The Washington Post has come out, it seems, with a fresh read on Russian history that, for a change, appears to be as self-aware as it is cynical and Nietzschean. ‘It goes to show,’ writes Ishaan Tharoor, ‘how much the politics of an era shape its conversation about cultures and peoples. That's no less true now than it was almost two centuries ago.’ Sadly, yes. And none seem to be taking full advantage of the fact more than Mr. Tharoor and his neoconservative employers at the Washington Post.
Let me be clear: I am very demonstrably not a fan of Bill Maher. Even less am I a fan of vulgar neoconservative proselytes like Sam Harris. But in responding to the idiotic, fact-free generalisations about Islam the two of them were making on Real Time, which led Ben Affleck and even humanitarian bombing-enthusiast Nick Kristof to call them out for what they were, it seems the American propaganda machine has found its opportunity to turn this internecine conflict amongst militant liberal interventionists to its geopolitical advantage.

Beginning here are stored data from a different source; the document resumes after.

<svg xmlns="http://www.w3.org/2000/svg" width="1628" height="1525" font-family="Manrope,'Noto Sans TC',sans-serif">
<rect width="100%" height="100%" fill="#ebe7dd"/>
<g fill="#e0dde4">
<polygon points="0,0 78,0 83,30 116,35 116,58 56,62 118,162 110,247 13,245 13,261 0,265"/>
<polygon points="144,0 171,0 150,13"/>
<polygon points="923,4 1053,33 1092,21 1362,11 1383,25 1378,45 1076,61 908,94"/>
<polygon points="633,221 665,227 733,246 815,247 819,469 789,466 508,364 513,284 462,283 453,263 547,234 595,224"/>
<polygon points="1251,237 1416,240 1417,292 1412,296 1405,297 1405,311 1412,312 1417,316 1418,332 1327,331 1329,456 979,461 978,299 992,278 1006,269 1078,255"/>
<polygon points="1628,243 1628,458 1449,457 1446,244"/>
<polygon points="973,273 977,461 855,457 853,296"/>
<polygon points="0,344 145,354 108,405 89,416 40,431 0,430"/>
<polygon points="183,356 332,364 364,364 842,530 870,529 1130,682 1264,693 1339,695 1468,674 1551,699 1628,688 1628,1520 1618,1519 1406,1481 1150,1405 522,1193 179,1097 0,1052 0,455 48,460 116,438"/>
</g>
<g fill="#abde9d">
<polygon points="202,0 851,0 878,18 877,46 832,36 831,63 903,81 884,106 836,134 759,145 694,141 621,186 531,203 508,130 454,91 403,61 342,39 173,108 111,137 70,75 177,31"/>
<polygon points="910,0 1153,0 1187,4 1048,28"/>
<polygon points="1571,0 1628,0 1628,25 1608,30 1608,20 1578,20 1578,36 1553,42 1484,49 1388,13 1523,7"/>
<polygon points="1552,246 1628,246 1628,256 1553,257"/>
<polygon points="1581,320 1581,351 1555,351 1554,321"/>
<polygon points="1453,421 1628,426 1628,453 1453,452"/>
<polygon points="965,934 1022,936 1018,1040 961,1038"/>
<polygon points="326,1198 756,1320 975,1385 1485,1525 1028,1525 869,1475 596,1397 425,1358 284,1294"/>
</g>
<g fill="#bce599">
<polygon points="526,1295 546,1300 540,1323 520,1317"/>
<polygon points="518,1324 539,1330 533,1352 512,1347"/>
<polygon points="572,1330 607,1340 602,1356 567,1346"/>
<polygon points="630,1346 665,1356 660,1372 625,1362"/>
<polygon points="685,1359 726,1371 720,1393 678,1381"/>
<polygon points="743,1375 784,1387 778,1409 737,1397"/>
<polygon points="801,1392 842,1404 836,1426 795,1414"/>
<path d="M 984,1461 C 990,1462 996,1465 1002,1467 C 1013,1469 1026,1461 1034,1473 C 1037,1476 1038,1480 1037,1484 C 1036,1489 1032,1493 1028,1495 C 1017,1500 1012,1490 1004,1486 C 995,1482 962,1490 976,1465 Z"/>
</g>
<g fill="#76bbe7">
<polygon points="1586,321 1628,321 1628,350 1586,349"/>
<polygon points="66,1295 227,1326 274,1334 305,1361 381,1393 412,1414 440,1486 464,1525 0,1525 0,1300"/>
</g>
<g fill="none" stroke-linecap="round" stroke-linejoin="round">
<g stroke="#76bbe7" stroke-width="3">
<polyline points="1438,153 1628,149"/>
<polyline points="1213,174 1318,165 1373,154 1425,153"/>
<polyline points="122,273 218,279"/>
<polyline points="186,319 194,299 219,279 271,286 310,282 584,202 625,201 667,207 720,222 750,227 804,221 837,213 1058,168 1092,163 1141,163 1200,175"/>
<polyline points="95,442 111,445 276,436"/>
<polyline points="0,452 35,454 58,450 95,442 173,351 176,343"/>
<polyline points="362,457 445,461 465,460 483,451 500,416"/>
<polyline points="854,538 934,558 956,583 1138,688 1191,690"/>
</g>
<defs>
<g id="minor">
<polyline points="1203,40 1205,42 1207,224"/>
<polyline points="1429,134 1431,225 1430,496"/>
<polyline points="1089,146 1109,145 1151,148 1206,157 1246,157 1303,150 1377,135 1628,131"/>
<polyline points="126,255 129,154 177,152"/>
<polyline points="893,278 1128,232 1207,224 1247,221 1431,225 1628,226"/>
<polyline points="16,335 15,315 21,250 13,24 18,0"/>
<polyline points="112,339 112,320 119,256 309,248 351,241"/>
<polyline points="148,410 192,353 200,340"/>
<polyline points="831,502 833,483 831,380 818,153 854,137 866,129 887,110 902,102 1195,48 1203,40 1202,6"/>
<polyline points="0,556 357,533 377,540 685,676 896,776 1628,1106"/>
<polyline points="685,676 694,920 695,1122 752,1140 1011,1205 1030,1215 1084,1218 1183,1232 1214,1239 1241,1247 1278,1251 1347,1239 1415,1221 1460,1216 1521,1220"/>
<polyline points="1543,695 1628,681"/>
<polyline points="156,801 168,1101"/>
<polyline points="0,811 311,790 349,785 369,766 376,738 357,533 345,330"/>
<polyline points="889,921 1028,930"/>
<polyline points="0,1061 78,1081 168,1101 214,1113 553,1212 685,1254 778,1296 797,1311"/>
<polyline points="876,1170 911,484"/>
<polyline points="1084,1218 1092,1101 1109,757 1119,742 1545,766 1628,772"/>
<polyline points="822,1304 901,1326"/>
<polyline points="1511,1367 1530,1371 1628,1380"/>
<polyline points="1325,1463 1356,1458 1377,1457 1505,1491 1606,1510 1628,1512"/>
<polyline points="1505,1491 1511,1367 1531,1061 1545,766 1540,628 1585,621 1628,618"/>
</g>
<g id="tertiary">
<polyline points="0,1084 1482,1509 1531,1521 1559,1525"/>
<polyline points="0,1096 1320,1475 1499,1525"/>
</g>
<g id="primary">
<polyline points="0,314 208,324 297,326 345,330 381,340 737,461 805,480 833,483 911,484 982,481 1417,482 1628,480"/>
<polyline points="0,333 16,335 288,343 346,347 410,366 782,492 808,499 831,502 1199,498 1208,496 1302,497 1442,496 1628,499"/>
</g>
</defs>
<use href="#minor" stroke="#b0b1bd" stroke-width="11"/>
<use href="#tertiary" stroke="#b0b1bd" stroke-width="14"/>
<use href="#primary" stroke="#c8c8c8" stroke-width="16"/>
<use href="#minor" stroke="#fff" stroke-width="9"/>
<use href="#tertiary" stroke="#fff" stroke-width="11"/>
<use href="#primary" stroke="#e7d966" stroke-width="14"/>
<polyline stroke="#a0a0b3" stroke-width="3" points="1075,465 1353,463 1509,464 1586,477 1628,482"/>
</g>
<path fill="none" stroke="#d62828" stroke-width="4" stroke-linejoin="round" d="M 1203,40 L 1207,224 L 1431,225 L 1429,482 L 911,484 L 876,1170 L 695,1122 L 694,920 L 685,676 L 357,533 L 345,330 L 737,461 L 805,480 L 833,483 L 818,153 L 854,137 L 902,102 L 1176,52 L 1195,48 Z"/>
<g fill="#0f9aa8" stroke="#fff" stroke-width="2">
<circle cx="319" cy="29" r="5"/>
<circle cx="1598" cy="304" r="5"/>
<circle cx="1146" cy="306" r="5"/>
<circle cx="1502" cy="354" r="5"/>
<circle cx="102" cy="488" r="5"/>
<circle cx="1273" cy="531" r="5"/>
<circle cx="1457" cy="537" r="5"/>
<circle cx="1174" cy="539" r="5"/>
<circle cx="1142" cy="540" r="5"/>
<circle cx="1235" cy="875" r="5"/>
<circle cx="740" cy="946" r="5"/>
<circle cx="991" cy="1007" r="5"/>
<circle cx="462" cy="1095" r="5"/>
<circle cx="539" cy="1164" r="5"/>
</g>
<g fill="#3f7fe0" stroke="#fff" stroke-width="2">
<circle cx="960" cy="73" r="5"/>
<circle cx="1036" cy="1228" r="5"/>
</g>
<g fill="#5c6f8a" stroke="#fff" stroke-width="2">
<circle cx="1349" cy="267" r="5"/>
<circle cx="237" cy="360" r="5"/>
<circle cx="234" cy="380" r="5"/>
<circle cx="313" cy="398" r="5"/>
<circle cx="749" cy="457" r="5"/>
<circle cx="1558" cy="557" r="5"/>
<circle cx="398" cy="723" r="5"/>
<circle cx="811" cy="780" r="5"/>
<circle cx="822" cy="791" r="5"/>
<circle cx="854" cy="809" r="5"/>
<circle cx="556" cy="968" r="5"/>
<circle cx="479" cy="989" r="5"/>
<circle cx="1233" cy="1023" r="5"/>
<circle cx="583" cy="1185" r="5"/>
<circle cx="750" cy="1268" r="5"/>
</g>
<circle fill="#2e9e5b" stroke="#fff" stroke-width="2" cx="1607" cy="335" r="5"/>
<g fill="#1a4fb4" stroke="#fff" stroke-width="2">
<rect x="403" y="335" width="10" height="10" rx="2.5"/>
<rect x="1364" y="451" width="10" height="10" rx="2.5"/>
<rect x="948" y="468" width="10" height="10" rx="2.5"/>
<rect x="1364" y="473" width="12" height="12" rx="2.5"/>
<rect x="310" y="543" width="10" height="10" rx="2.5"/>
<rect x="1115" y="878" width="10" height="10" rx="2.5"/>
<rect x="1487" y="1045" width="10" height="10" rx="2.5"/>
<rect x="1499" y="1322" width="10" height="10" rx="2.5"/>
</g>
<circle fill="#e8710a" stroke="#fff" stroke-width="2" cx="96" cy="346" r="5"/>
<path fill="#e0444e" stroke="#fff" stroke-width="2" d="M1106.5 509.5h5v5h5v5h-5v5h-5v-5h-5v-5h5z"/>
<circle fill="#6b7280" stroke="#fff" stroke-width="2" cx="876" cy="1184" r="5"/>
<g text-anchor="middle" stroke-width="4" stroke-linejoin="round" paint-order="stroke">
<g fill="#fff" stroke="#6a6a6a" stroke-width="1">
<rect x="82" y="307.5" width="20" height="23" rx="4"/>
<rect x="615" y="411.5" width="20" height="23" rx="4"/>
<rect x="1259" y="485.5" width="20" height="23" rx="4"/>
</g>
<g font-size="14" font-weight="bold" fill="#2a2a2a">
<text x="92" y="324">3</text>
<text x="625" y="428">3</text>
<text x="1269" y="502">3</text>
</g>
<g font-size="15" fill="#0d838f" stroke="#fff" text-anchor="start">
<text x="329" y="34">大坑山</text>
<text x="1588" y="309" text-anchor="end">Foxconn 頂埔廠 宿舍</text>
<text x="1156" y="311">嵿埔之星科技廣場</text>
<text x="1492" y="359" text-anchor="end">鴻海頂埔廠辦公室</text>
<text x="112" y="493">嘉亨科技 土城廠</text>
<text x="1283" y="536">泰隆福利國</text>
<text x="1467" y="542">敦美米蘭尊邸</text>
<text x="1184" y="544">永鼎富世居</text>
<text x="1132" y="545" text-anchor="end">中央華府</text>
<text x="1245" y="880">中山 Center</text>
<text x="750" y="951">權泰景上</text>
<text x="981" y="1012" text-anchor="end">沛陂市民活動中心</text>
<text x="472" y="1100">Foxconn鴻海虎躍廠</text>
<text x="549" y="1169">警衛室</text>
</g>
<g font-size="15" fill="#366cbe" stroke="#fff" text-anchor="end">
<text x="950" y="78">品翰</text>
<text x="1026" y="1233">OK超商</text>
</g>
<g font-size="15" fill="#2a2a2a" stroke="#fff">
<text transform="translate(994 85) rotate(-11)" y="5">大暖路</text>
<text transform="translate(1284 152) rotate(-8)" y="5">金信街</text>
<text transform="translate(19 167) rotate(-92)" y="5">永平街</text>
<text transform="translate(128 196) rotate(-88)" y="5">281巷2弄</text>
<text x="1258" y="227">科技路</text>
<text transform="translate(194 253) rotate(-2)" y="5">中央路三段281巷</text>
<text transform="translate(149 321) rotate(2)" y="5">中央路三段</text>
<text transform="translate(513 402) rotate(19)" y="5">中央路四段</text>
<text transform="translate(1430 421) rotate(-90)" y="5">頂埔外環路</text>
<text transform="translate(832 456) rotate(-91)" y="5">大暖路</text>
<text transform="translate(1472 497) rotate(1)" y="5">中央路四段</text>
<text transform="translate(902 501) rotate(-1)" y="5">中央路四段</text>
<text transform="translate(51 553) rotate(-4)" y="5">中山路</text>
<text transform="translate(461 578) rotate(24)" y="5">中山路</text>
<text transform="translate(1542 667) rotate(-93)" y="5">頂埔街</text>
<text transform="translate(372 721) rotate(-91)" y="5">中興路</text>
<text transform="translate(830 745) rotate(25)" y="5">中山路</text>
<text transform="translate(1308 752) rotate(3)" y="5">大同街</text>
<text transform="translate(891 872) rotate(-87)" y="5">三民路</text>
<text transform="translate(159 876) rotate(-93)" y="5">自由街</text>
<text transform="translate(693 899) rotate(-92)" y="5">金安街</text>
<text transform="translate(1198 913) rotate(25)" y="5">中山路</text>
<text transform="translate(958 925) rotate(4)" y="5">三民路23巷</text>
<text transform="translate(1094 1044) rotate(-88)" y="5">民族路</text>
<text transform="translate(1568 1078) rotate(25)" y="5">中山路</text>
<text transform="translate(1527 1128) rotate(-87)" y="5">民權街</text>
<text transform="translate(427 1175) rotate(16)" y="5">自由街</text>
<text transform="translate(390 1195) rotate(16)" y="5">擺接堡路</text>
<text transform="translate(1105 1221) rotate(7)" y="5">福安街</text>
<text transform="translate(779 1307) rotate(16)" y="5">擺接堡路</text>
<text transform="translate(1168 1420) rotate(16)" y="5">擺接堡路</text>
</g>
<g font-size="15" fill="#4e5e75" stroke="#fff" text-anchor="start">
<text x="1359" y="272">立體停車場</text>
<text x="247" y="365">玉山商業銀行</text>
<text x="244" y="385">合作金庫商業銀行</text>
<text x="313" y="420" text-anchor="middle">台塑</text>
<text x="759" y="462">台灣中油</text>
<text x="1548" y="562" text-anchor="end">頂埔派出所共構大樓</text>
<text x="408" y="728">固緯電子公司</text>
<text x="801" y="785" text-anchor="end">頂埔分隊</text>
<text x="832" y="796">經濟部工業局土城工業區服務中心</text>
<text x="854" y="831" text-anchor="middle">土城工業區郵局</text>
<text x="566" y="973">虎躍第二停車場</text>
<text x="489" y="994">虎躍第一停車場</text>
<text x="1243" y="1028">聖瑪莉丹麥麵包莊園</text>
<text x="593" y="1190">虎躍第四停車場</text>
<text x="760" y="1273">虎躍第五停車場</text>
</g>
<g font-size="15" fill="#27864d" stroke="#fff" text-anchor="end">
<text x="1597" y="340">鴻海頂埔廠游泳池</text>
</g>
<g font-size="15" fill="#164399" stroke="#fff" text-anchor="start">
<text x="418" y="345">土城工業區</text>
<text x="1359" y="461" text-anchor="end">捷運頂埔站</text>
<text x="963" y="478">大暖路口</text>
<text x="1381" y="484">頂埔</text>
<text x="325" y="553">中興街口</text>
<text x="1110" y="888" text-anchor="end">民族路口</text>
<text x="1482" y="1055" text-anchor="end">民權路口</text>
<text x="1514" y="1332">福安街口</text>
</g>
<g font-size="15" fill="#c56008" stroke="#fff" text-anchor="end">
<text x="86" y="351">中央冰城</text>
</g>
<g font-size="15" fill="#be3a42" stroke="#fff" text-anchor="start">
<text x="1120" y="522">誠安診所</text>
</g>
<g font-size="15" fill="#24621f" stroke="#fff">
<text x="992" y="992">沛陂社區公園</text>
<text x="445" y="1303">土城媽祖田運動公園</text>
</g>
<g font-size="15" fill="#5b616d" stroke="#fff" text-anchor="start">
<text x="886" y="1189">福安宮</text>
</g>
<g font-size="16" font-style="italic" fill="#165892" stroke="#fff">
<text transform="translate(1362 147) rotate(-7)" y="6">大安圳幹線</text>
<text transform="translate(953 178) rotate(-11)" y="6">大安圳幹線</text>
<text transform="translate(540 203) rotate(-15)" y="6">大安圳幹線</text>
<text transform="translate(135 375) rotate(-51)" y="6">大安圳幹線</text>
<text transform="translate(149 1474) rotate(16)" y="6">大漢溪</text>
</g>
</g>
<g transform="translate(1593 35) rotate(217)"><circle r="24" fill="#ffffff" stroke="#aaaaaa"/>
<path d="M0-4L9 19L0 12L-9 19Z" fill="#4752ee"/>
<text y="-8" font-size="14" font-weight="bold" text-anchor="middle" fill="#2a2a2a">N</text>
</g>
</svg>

Sam Harris is indeed a rather sad little figure who finds himself helplessly behind the times since Hitchens’ death. As far as his other neoconservative idols are concerned, bashing Islam is so 2002. Because regardless of what American liberals and neocons think about Islam, at least they can all agree on what the Party tells them: Oceania has always been at war with Eurasia.
And that is what Ishaan Tharoor seems to be capitalising on here. ‘Russia represented,’ Tharoor informs us, ‘a backward, superstitious society where peasants still labored in semi-slavery and monarchs ruled as tyrants, unchallenged by parliaments and liberal sentiment. The Ottomans, who were embarking on their own process of reform, looked favorable in comparison.’
Oh, indeed. I’m sure that for the sanctimonious liberal Victorians of the day, the actual chattel slavery practiced by the Ottomans was preferable by far to the ‘semi-slavery’ of the Russian peasantry (which had itself been imposed on them by a Germanising aristocracy). And I’m sure that quintessential sanctimonious liberal Victorian David Urquhart, who gets quoted approvingly throughout Tharoor’s article, had absolutely no problem with the male sex-slaves who were part-and-parcel with the Turkish bathhouses to which he credits the Ottoman Empire’s public cleanliness.
And, after all, someone needed to keep all those ‘warring Druze and Maronites in the Levant’ and ‘feuding Greek Orthodox and Armenians’ in line! Why, all these backward Armenians ought to be on their knees in gratitude to the Ottomans for having taught them tolerance and moderation, right?
Tharoor states, apparently without any sense of irony, that ‘the history lesson above is not meant to denigrate the Russians and praise the Ottomans’. Is that so? For all the pearl-clutching among neoconservatives and ‘decent’ liberals over the ‘moral equivalence’ less-‘decent’ Western leftists supposedly engage in, it’s clear that they are as wont to engage in moral relativism as anyone else in American discourse, in pursuit of their own agenda. Now that it is politically expedient for them to do so, the ‘decent’ liberal interventionists want to whitewash the debaucheries, decadence and genocidal brutality of the Ottoman slave state – even to its own fellow Muslims, let alone to its Christians – in order to highlight the shortcomings of the markedly and demonstrably less-debauched, less-decadent and less-brutal Tsarist Russia, from the ashes of which looms America’s evil enemy du jour.
Tharoor claims by the end that his piece is meant to ‘show how much the politics of an era shape its conversation about cultures and peoples’. This is highly debatable, but if that was the true aim of this piece, it succeeds only as a deliberately-ironic postmodernist art project. Because in despite of his protestations to the contrary he is clearly appealing, in the grossest and most cynical way, to the anti-Russian cultural narrative which inheres in the political conversation of this era.